Dossier Claude Jeanmart
Marc Sagaert s'entretient avec Claude Jeanmart : questionner l'humain
par Marc Sagaert et Claude Jeanmart
mis en ligne le 18/04/2012

Lors de l’exposition collective d’Octobre 2010, intitulée Le Noir absolu, présentée au Centre d’Art contemporain Eugène Beaudouin d’Antony par Gérard-Georges Lemaire, je me suis demandé ce que pouvais ressentir dans le noir ma voisine aveugle depuis quarante ans. Pour commencer à le comprendre, j’ai utilisé mes outils de plasticien. Je lui ai d’abord demandé de dessiner mon visage, en le touchant d’une main et en le dessinant de l’autre. Puis je lui ai proposé de nous dessiner, Denise et moi, de face, de dos, de profil à partir du toucher. J’ai intitulé ce travail Dans la nuit de Mado.

Voir pour dessiner ? dessiner pour voir ?

Oui, les informations délivrées par le toucher ne sont-elles pas aussi pertinentes que celles dues à la vue ? Le Résultat a été un dessin énergique de quelqu’un qui n’avait jamais dessiné et surtout un dessin sans a priori, débarrassé des stéréotypes de la ressemblance, sans préjugés aurait écrit Diderot dans sa Lettre sur les aveugles à l’usage de ceux qui voient, écrite en 1749.
Sur six toiles noires de deux mètres de haut et de 1 mètre de large, j’ai agrandi par les moyens numériques les six dessins de Mado, en les respectant scrupuleusement ; puis j’ai peint les traits en blanc sur le fond noir, en suivant les contours d’origine. Bien que Mado n’est pas eu accès au résultat, l’action de toucher puis de dessiner lui a fait prendre conscience de l’autre, la renvoyant à elle-même, à son corps. Cela a modifié nos relations dans le sens d’une vérité forte et d’une amitié profonde entre nous.

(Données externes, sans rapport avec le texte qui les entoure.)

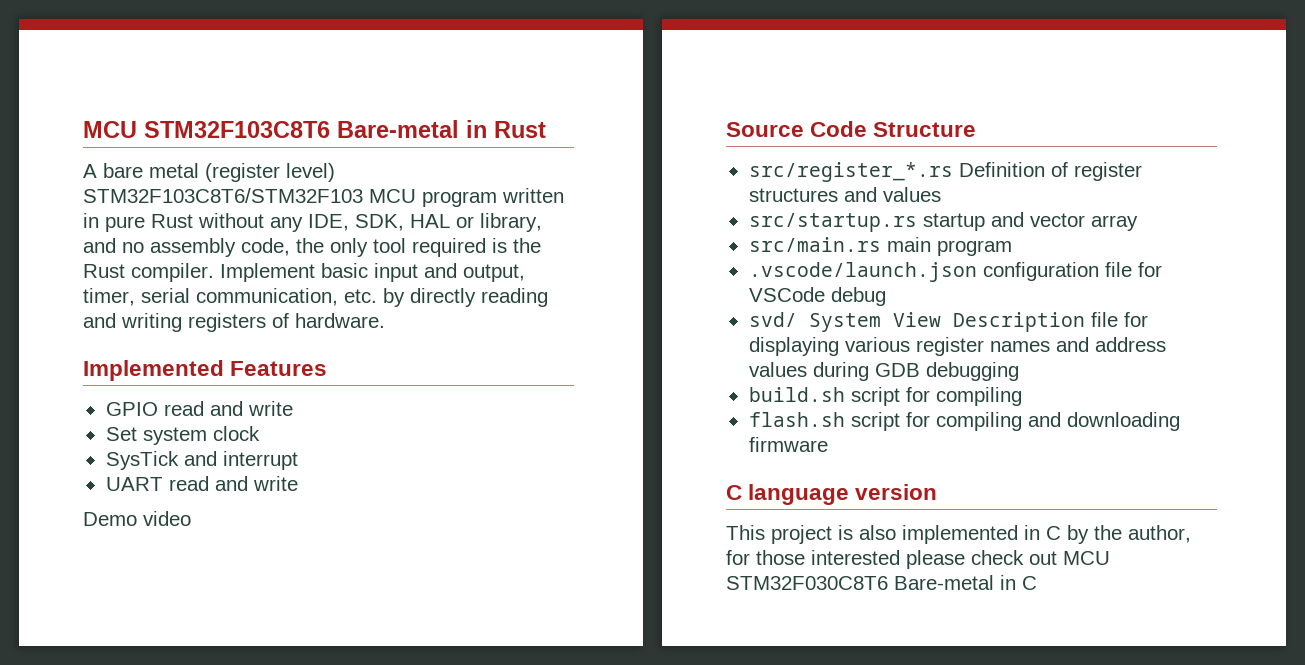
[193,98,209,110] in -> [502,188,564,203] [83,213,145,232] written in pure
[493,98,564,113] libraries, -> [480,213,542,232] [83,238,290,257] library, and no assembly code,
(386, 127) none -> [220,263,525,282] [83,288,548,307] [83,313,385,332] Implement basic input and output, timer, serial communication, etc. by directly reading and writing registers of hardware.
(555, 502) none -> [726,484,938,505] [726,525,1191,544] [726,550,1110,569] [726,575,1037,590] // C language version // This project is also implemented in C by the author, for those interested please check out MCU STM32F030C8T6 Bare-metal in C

Vous avez eu alors l’idée de proposer à quelques personnes voyantes, de se livrer au même exercice…

Oui. La consigne consistait à dessiner le plus exactement possible ce que ces personnes percevaient (multiples, reliefs, formes, bosses, creux, texture de peau…) sans chercher à arranger le dessin. Je ne suis ni un thérapeute, ni un scientifique, simplement un artiste. Aussi, en accord avec mes amis, je me suis emparé de leurs dessins, pour les interpréter comme le ferait un musicien d’une partition, cherchant à l’aide des mises en pages et du jeu des couleurs, à traduire les perceptions des dessinateurs et ma propre perception de leur travail. En assumant ces choix plastiques, je reste fidèle au texte de Diderot Lettres sur les aveugles à l’usage de ceux qui voient. Mais si, en effet, ce travail s’adresse aux voyants, il émane au départ de Mado, de sa cécité qu’elle nous a permis d’aborder non par la médicalisation ou la compassion, mais par une activité d’expression qui nous a conduits à découvrir la convergence des perceptions par le toucher, entre voyants et non voyants.